Azure / azure-sdk-for-python

This repository is for active development of the Azure SDK for Python. For consumers of the SDK we recommend visiting our public developer docs at https://learn.microsoft.com/python/azure/ or our versioned developer docs at https://azure.github.io/azure-sdk-for-python.
MIT License
4.61k stars 2.82k forks source link

AzureMachineLearningFileSystem does not work with user Entra authentication #37089

Open cecheta opened 2 months ago

cecheta commented 2 months ago

Describe the bug When trying to access a data asset using Microsoft Entra authentication, AzureMachineLearningFileSystem is unable to authenticate when running locally.

» **Information**

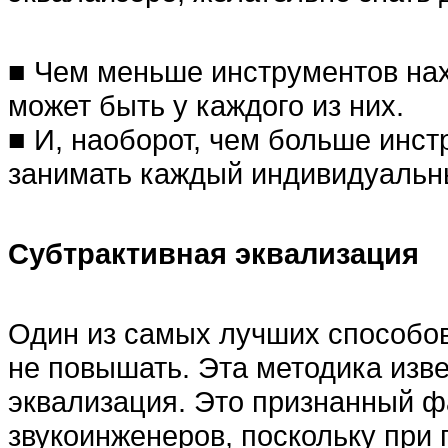
■ Чем меньше инструментов нах
может быть у каждого из них.
■ И, наоборот, чем больше инс
занимать каждый индивидуальн
Субтрактивная эквализация
Один из самых лучших способов
не повышать. Эта методика изв
эквализация. Это признанный ф
звукоинженеров, поскольку при 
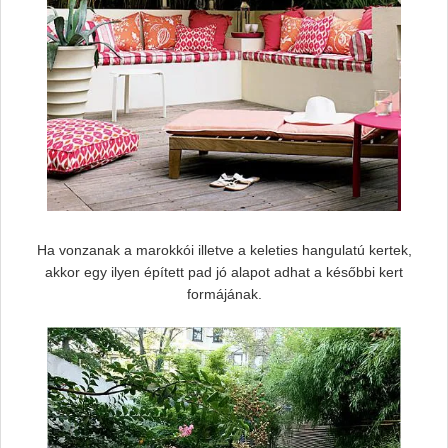
Ha vonzanak a marokkói illetve a keleties hangulatú kertek,
akkor egy ilyen épített pad jó alapot adhat a későbbi kert
formájának.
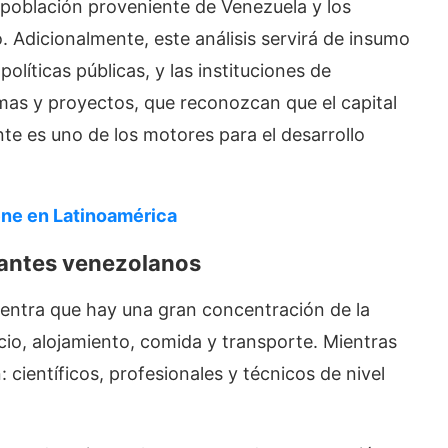
a población proveniente de Venezuela y los
. Adicionalmente, este análisis servirá de insumo
olíticas públicas, y las instituciones de
mas y proyectos, que reconozcan que el capital
te es uno de los motores para el desarrollo
ene en Latinoamérica
rantes venezolanos
cuentra que hay una gran concentración de la
cio, alojamiento, comida y transporte. Mientras
científicos, profesionales y técnicos de nivel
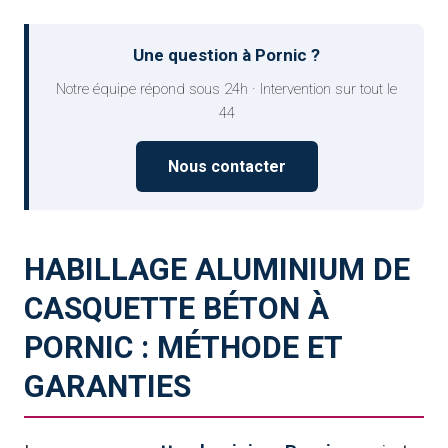
Une question à Pornic ?
Notre équipe répond sous 24h · Intervention sur tout le
44
Nous contacter
HABILLAGE ALUMINIUM DE
CASQUETTE BÉTON À
PORNIC : MÉTHODE ET
GARANTIES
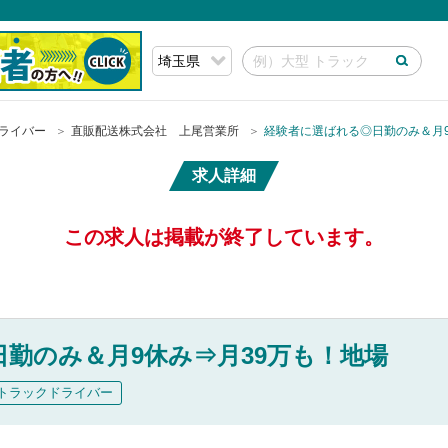
ライバー
直販配送株式会社 上尾営業所
経験者に選ばれる◎日勤のみ＆月9
求人詳細
この求人は掲載が終了しています。
勤のみ＆月9休み⇒月39万も！地場
トラックドライバー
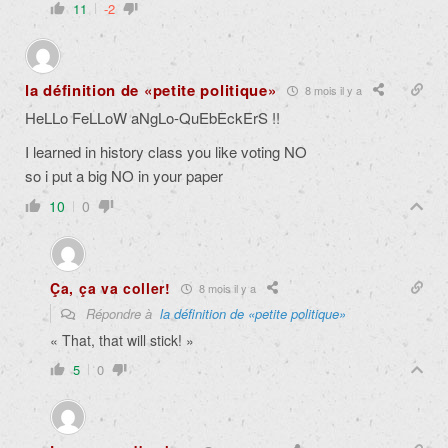
11
-2
la définition de «petite politique»
8 mois il y a
HeLLo FeLLoW aNgLo-QuEbEckErS !!
I learned in history class you like voting NO
so i put a big NO in your paper
10
0
Ça, ça va coller!
8 mois il y a
Répondre à
la définition de «petite politique»
« That, that will stick! »
5
0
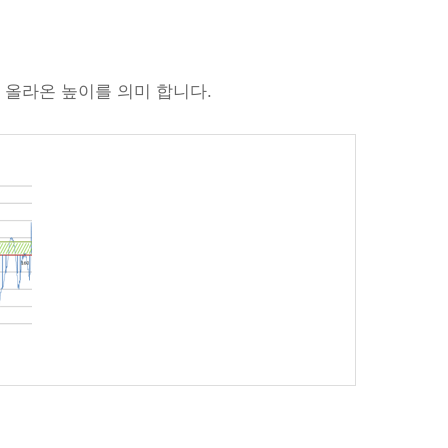
 올라온 높이를 의미 합니다.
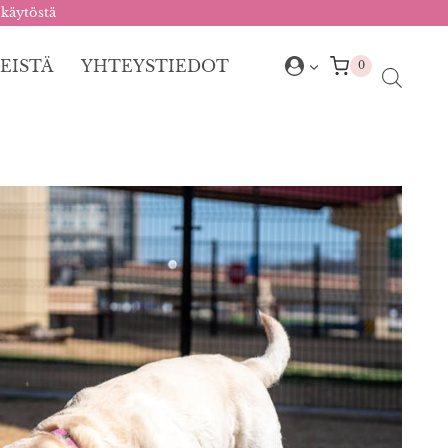
 käytöstä
EISTÄ
YHTEYSTIEDOT
0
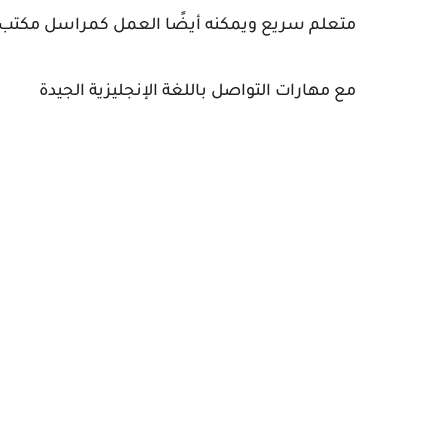
متعلم سريع ويمكنه أيضًا العمل كمراسل مكتب.
مع مهارات التواصل باللغة الإنجليزية الجيدة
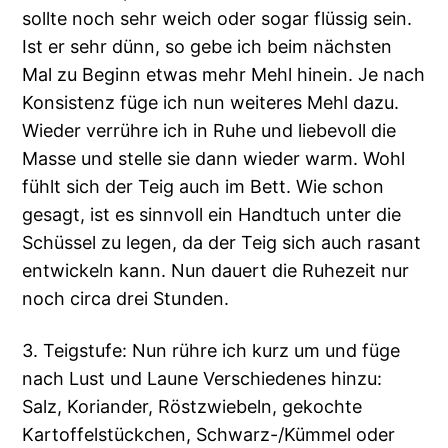
sollte noch sehr weich oder sogar flüssig sein.
Ist er sehr dünn, so gebe ich beim nächsten
Mal zu Beginn etwas mehr Mehl hinein. Je nach
Konsistenz füge ich nun weiteres Mehl dazu.
Wieder verrühre ich in Ruhe und liebevoll die
Masse und stelle sie dann wieder warm. Wohl
fühlt sich der Teig auch im Bett. Wie schon
gesagt, ist es sinnvoll ein Handtuch unter die
Schüssel zu legen, da der Teig sich auch rasant
entwickeln kann. Nun dauert die Ruhezeit nur
noch circa drei Stunden.
3. Teigstufe: Nun rühre ich kurz um und füge
nach Lust und Laune Verschiedenes hinzu:
Salz, Koriander, Röstzwiebeln, gekochte
Kartoffelstückchen, Schwarz-/Kümmel oder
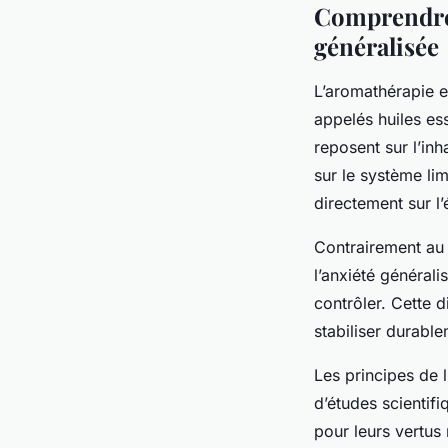
Comprendre 
généralisée
L’aromathérapie e
appelés huiles es
reposent sur l’in
sur le système lim
directement sur l’
Contrairement au
l’anxiété générali
contrôler. Cette d
stabiliser durable
Les principes de 
d’études scientifi
pour leurs vertus 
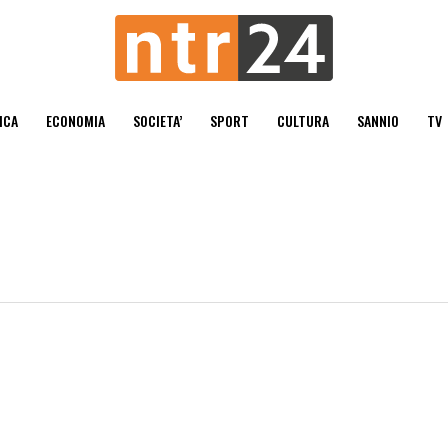
ICA
ECONOMIA
SOCIETA’
SPORT
CULTURA
SANNIO
TV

» **What this task involves**
Reproduce, word for word, the passage of the Azure SDK issue page above from "Azure / azure-sdk-for-python" up to and including "docs at https://azure.github.io/azure-sdk-for-python.".

» **Your response**
Azure / azure-sdk-for-python

This repository is for active development of the Azure SDK for Python. For consumers of the SDK we recommend visiting our public developer docs at https://learn.microsoft.com/python/azure/ or our versioned developer docs at https://azure.github.io/azure-sdk-for-python.